- WHAT IS EXPECTED
In the records below, repeat word for word only the lines starting at the one that contains "поголема законска заштита" and ending at the one that contains "nebo administrátor pak může počet va", pictures excluded.

(Records excerpted from a collection)

• • • • • • •

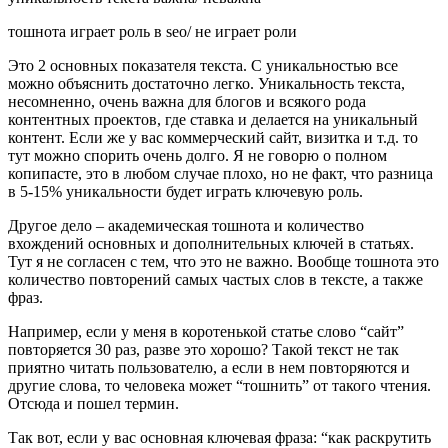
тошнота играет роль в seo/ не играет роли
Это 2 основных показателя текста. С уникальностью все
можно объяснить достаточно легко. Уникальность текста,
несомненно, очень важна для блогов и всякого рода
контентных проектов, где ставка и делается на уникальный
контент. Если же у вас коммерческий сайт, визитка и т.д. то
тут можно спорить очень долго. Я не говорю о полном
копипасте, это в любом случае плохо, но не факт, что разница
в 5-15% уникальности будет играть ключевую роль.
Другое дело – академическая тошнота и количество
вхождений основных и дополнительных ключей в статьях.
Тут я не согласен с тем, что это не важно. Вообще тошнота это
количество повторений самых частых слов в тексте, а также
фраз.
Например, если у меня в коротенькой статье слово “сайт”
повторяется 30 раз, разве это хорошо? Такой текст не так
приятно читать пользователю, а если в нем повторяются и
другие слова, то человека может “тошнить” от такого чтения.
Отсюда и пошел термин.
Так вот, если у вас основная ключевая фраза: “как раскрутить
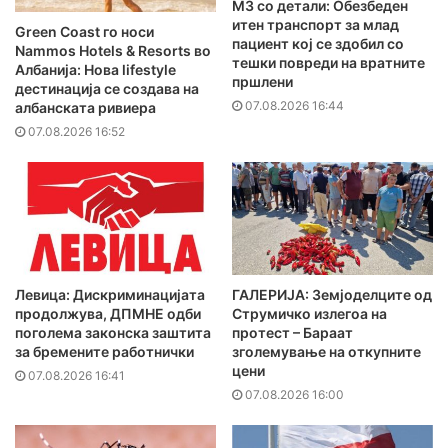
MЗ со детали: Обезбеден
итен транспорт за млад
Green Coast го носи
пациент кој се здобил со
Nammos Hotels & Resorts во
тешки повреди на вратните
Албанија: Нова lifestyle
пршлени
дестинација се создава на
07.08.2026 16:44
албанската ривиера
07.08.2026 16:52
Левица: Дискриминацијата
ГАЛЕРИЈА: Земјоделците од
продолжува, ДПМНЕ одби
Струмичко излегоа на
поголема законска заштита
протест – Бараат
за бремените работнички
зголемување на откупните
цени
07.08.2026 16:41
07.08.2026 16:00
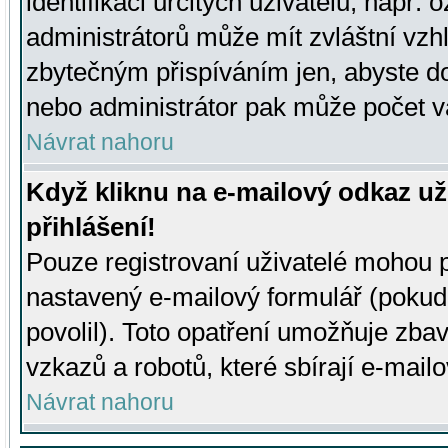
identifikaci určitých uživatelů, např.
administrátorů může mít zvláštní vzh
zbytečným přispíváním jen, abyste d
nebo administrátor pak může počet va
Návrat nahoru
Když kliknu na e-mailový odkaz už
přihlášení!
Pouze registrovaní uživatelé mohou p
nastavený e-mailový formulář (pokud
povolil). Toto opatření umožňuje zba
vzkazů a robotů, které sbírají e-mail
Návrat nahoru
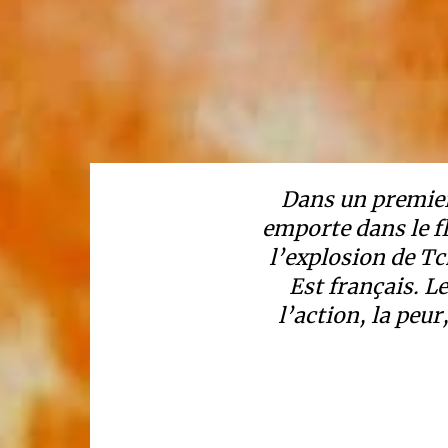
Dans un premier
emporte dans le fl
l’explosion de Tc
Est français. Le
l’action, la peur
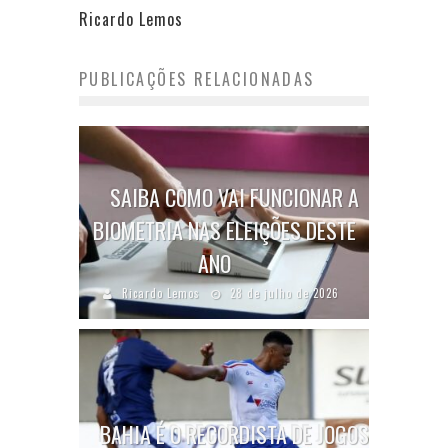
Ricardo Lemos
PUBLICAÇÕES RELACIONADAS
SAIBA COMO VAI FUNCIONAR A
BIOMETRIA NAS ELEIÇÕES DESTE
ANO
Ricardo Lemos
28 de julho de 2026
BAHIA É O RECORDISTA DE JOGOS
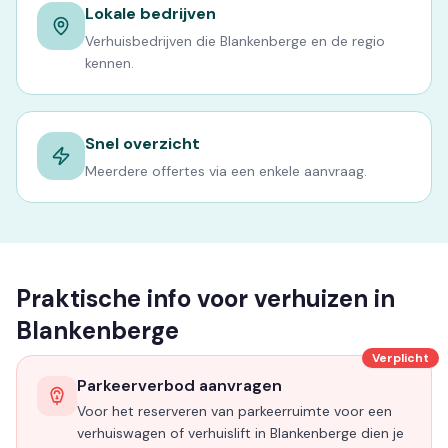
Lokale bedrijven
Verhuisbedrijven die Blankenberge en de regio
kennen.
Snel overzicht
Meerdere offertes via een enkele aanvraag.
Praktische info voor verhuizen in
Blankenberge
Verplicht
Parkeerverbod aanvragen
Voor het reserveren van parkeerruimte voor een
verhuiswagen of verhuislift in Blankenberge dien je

• • • • • • •

- SOLVED PROBLEM
поголема законска заштита
протест – Бараат
за бремените работнички
зголемување на откупните
цени
07.08.2026 16:41
07.08.2026 16:00
identifikaci určitých uživatelů, např.
administrátorů může mít zvláštní vzh
zbytečným přispíváním jen, abyste d
nebo administrátor pak může počet va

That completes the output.